Inline validation is problematic

Live inline validation informs users whether what they type is valid as they type.

Theoritically it's easier to fix errors as they occur instead of waiting until submission.

But live inline validation is problematic for several reasons. Here I'll explain what they are and what to do instead.

1. It interrupts users too early and too often

For fields thats require a certain number of characters, the first keystroke will cause an error. This means users are interrupted immediately and frequently thereafter.

The first keystroke causes an error before the user had a chance to answer the question.

You could validate when the user has entered enough characters. But this means users would only get feedback after completing the field which is worthless.

2. It's too late to validate when the user leaves the field (on blur)

You could provide feedback when the user blurs the field but this is too late—the user is now focused on answering the next question. This then draws users away from the current task.

Leaving the field causes errors to show prematurely.

Some users switch windows to use a password manager. This triggers the blur event causing the validation routine to prematurely run before the user finishes answering the question.

Tabbing to the next field causes an error in the first field. When the user tabs back to the first field the second field will have an error. Painful.

3. It causes the page to jump

As fields switch between valid and invalid states, errors will appear and disappear. This results in the page jumping which can be disorientating and cause mistakes.

The page jumps as the field switches between invalid and valid.

Errors should be hidden as the user starts to fix an invalid field. But this causes an additional page jump.

4. It cannot be applied consistently

Fields that are made up of multiple inputs need to be validated as a whole.

A group of checkboxes might need at least one to be selected to be valid. But is it an error when the user tabs over one to get to the one they want to select?

You can't validate a group of checkboxes in the same way.

Or for a date input what if the user enters a valid day and tabs to the month box. Should the field be marked as invalid?

You could validate the field when the year box is blurred. But what if the user focuses the day box, leaves it empty and tabs to the month box—shouldn't that be an error?

Design that relies on users doing something in a particular way is fragile and should be avoided.

You could validate grouped fields on submit. But this is inconsistent and can confuse people who now expect errors to show as they answer questions.

5. Some questions must be validated on the server on submission

Some questions must be validated on the server like checking login credentials. Having some things validated as the user types and some things on submit creates additional inconsistency.

6. False positives create an untrustworthy experience

Some implementations show users a green tick for a valid answer. This can provide a sense of progression and stop users needing to check their answers later.

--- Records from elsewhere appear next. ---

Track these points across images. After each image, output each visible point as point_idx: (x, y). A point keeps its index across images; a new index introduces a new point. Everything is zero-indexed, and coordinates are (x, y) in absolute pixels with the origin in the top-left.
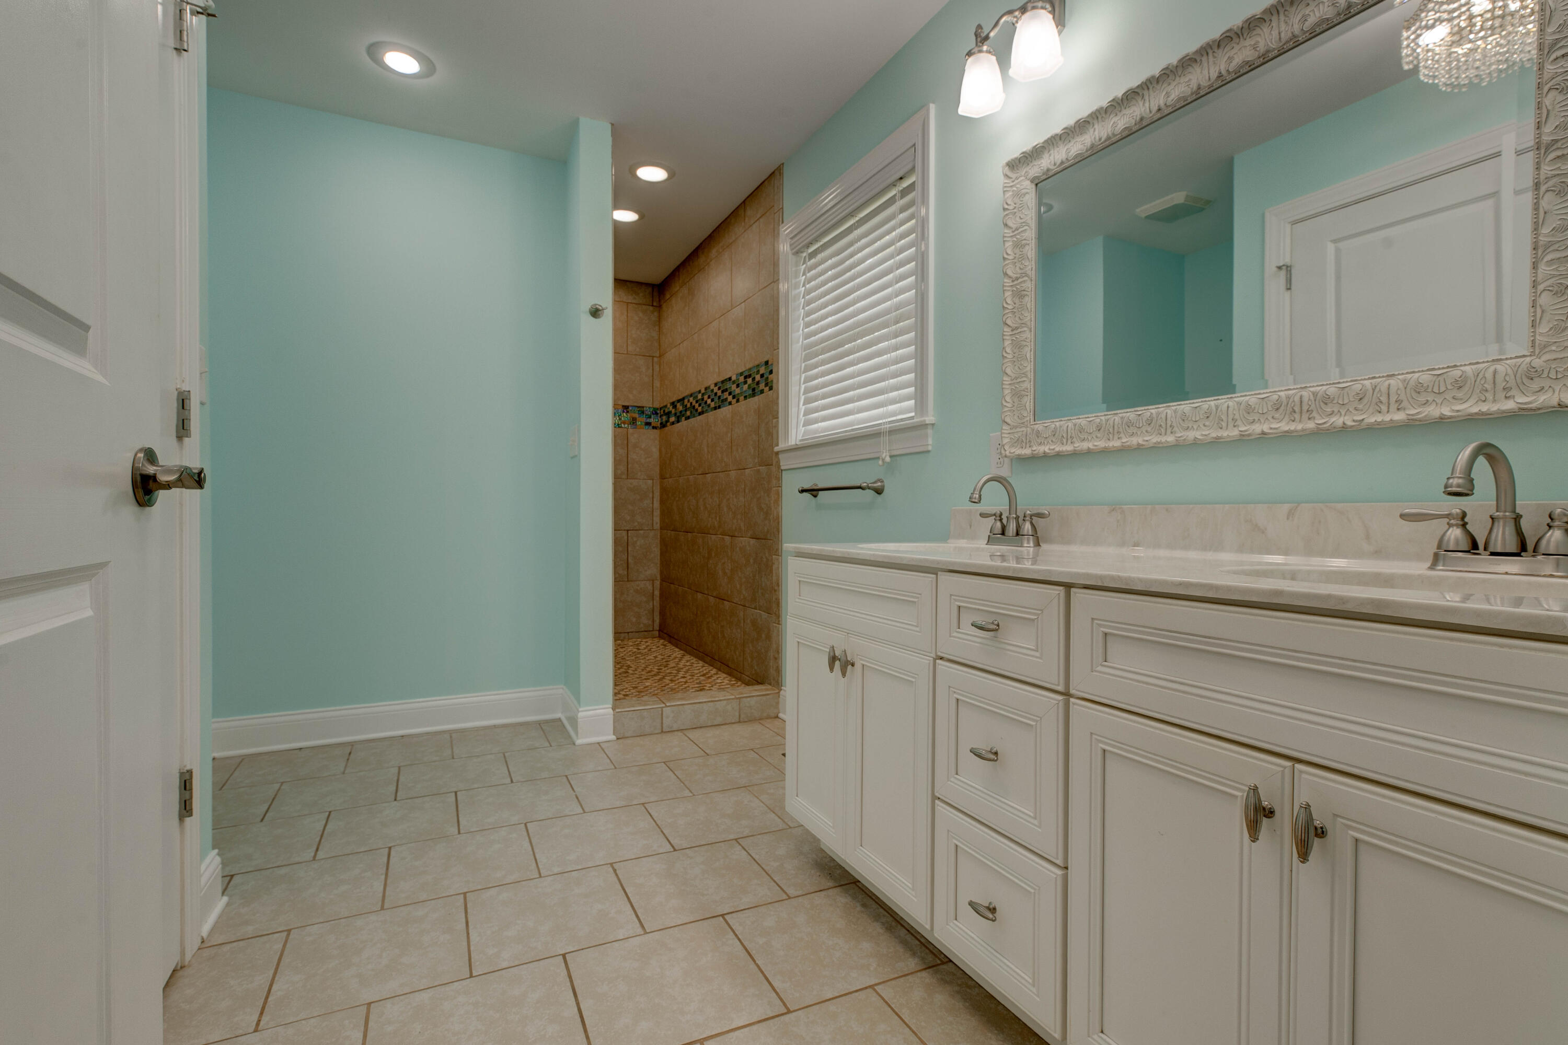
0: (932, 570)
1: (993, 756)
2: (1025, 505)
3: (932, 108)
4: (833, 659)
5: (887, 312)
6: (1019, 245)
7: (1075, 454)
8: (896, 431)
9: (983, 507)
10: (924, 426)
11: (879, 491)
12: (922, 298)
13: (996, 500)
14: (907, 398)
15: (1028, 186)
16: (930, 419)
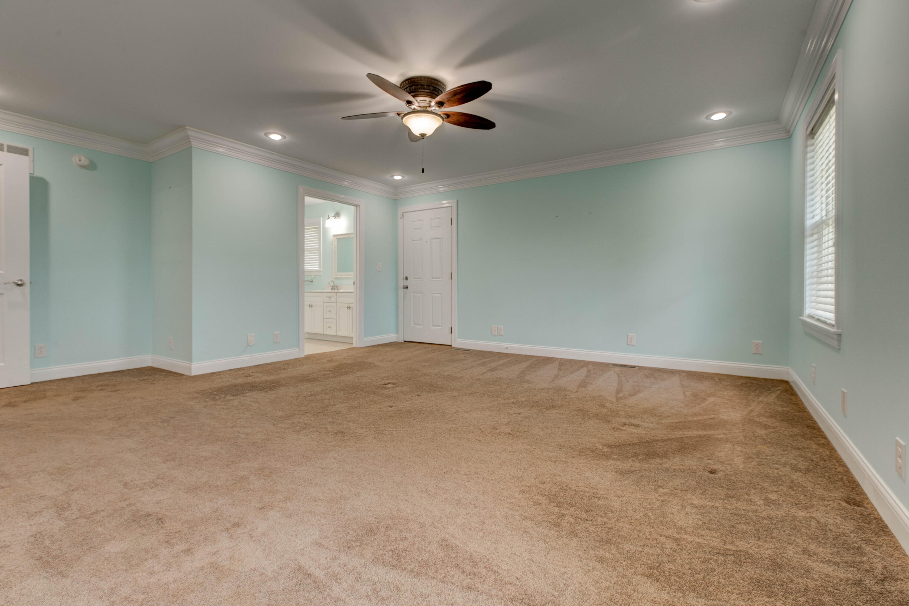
0: (323, 292)
1: (330, 311)
2: (336, 285)
3: (321, 218)
4: (309, 306)
5: (313, 248)
6: (335, 247)
7: (342, 278)
8: (316, 271)
9: (330, 285)
10: (320, 271)
11: (312, 282)
12: (320, 245)
13: (332, 284)
14: (317, 265)
15: (336, 239)
16: (321, 270)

But inline validation only checks the format which means that a correctly formatted field may still be invalid once the its submitted. This is confusing, unpleasant and untrustworthy as Luke Wroblewski's research shows:

‘Participants knew we had no way to know their correct name, so they knew that the green check mark didn’t mean “correct.” But they weren’t sure and that was the problem.’

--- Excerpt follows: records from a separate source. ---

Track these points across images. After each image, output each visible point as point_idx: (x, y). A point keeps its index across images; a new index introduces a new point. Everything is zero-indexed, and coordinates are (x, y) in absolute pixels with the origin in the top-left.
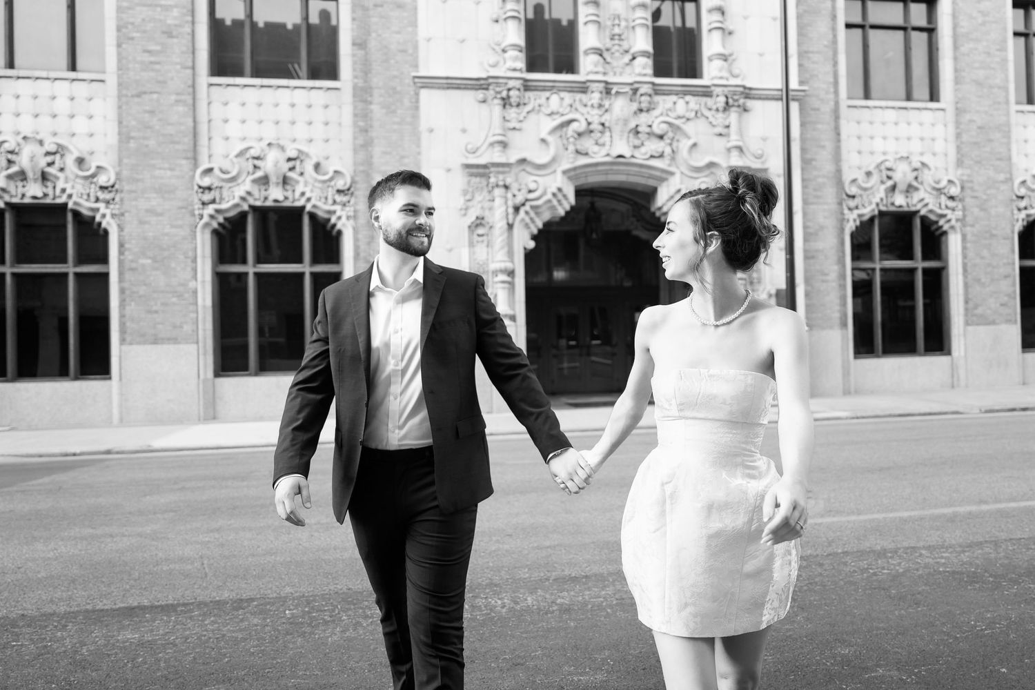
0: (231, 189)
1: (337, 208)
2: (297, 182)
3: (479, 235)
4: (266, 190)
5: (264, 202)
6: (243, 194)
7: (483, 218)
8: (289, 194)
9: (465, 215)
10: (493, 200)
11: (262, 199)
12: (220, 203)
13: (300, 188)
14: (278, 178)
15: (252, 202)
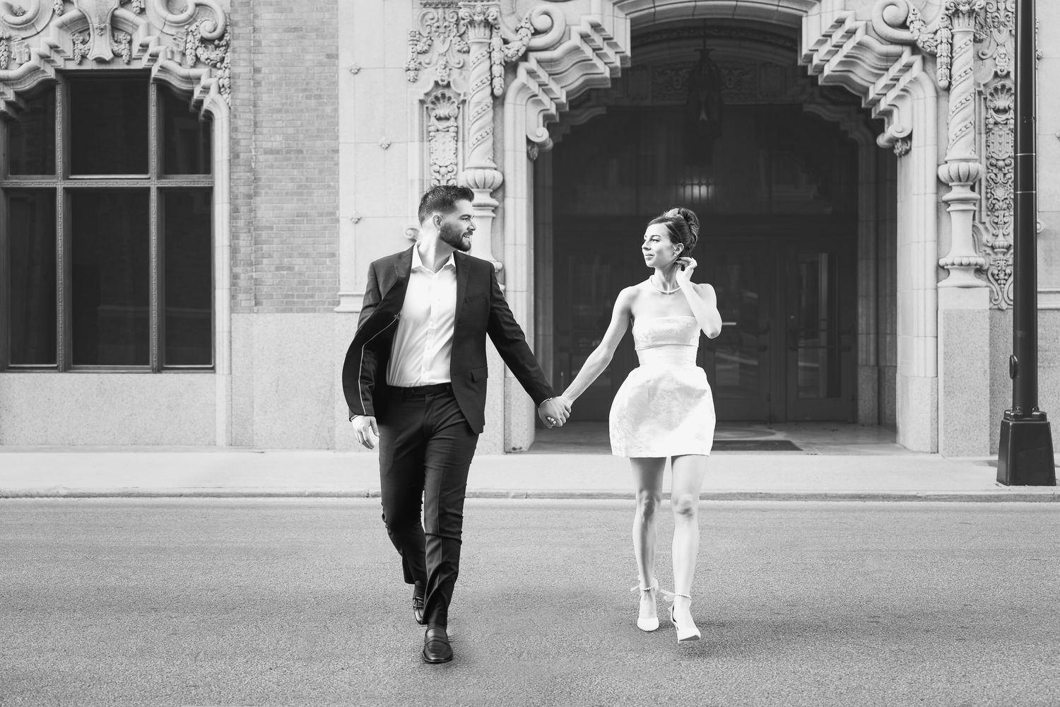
0: (26, 42)
1: (202, 71)
2: (136, 26)
3: (439, 119)
4: (84, 42)
5: (80, 63)
6: (45, 50)
7: (448, 85)
8: (122, 48)
9: (415, 80)
10: (468, 52)
11: (78, 58)
12: (6, 68)
13: (139, 38)
14: (101, 21)
15: (60, 63)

7. It's difficult to handle pre-populated fields

Pre-populated fields cause trouble. Should we display them in the success state? If they appear to have been validated already, should we then hide the success message until they have left the field again?

8. It can't be applied consistently

Some questions can be validated as the user types like typing a letter in a numerical input. But other types of questions can't be validated like this. This creates additional inconsistency.

9. Some people might not notice the feedback

Some people don't look at the screen as they type. So there's a chance the user won't notice the error.

10. It forces users to switch contexts

Inline validation causes users to frequently switch between two modes: answering questions and fixing mistakes. This is a cognitive burden on the user.

11. Problems for screen reader users

Some screen reader users explore the fields in a form before they fill it to let them get a feel for what's coming. This could cause errors in all of the fields before the user has had a chance to answer the questions.

Summary

Inline validation causes many problems and forces users to switch modes repeatedly.

To avoid users seeing lots of errors:

  • remove unnecessary fields
  • ensure fields are well-understood with clear guidance
  • use one thing per page

And in any case, designing the perfect inline validation experience is nigh on impossible. Any potential benefit is outweighed by the problems it introduces.